Calculate Average value in WordCount MapReduce on Hadoop

The famous example of Word Count that can be found here here Shows a simple MapReduce that sets counter of words.

Here we set an example that instead of counting the words, will print out the average value of word count.

In order to do so, we changed the original program:

We separated between combiner and reducer (it was the same class used for both puposes)
We created a new reducer that accumulates the Average value accross the iterations and eventually prints the final value

The code can be downloaded from here.

Usage

Let’s take three files with words:

$ echo “Hadoop is an elephant” > file0
$ echo “Hadoop is as Yellow as can be” > file1
$ echo “Oh what a yellow fellow is Hadoop” > file2
$ hdfs dfs -put file* /user/ran/wordcount/input

Now we run the original WordCount program on this file.

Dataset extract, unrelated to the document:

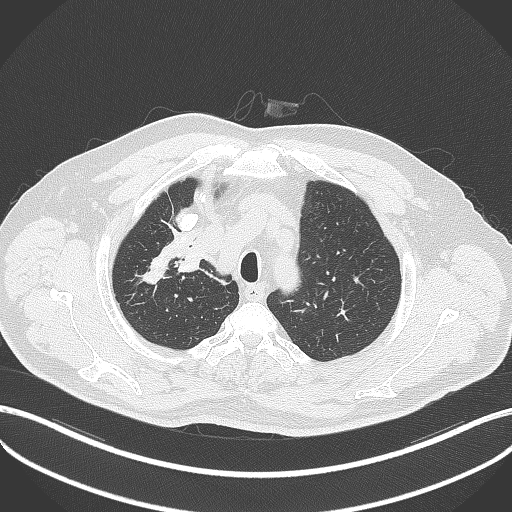
Chest CT, one axial slice. Position 317 of 411 along the scan axis. 120 kVp. Lung window (W 1500 / L -600 HU). 1 mm slice thickness. 512 × 512 image matrix, field of view 400 × 400 mm. Male patient, age 60 years. Case-level facts recorded for this patient, not image findings: clinical TNM (as recorded): T1b N1 M0.
Outlined on this slice (bounding box drawn by a radiologist):
- lung tumour (recorded histology: squamous cell carcinoma): bounding box <174,233,202,274> (left, top, right, bottom; pixels)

The result will look something like this:

a 1
an 1
as 2
be 1
can 1
elephant 1
fellow 1
hadoop 3
is 3
oh 1
what 1
yellow 2

Now let’s run our WordCountAverage program. The new result will look like this:

avegage 1.0
avegage 1.0
avegage 1.3333334
avegage 1.25
avegage 1.2
avegage 1.1666666
avegage 1.1428572
avegage 1.375
avegage 1.5555556
avegage 1.5
avegage 1.4545455
avegage 1.5

The last line is the true average result. Each iteration prints an intermidiate result, but only the last one is the final result.

The code

package com.ransilberman;

import java.io.IOException;
import java.util.StringTokenizer;

import org.apache.hadoop.conf.Configuration;
import org.apache.hadoop.fs.Path;
import org.apache.hadoop.io.FloatWritable;
import org.apache.hadoop.io.IntWritable;
import org.apache.hadoop.io.Text;
import org.apache.hadoop.mapreduce.Job;
import org.apache.hadoop.mapreduce.Mapper;
import org.apache.hadoop.mapreduce.Reducer;
import org.apache.hadoop.mapreduce.lib.input.FileInputFormat;
import org.apache.hadoop.mapreduce.lib.output.FileOutputFormat;

public class WordCountAverage {

    public static class TokenizerMapper
            extends Mapper<Object, Text, Text, IntWritable>{

        private final static IntWritable one = new IntWritable(1);
        private Text word = new Text();

        public void map(Object key, Text value, Context context
        ) throws IOException, InterruptedException {
            StringTokenizer itr = new StringTokenizer(value.toString().toLowerCase());
            while (itr.hasMoreTokens()) {
                word.set(itr.nextToken());
                context.write(word, one);
            }
        }
    }

    public static class IntSumReducer
            extends Reducer<Text,IntWritable,Text,IntWritable> {
        private IntWritable result = new IntWritable();

        public void reduce(Text key, Iterable<IntWritable> values,
                           Context context
        ) throws IOException, InterruptedException {
            int sum = 0;
            for (IntWritable val : values) {
                sum += val.get();
            }
            result.set(sum);
            context.write(key, result);
        }
    }

    public static class Reduce
            extends Reducer<Text,IntWritable,Text,FloatWritable> {
        private FloatWritable result = new FloatWritable();
        Float average = 0f;
        Float count = 0f;
        int sum = 0;
        public void reduce(Text key, Iterable<IntWritable> values,
                           Context context
        ) throws IOException, InterruptedException {

            Text sumText = new Text("avegage");
            for (IntWritable val : values) {
                sum += val.get();

            }
            count += 1;
            average = sum/count;
            result.set(average);
            context.write(sumText, result);
        }
    }

    public static void main(String[] args) throws Exception {
        Configuration conf = new Configuration();
        Job job = Job.getInstance(conf, "word count");
        job.setJarByClass(WordCountAverage.class);
        job.setMapperClass(TokenizerMapper.class);
        job.setCombinerClass(IntSumReducer.class);
        job.setReducerClass(Reduce.class);
        job.setOutputKeyClass(Text.class);
        job.setOutputValueClass(IntWritable.class);

        FileInputFormat.addInputPath(job, new Path(args[0]));
        FileOutputFormat.setOutputPath(job, new Path(args[1]));
        System.exit(job.waitForCompletion(true) ? 0 : 1);
    }
}

Note: this post was revised in January 20th, 2017 to reflect changes in Kafka

Background:

When using Apache Kafka, one concern raised is how to run unit tests for the consumers without the need to start a whole Kafka cluster and Zookeeper.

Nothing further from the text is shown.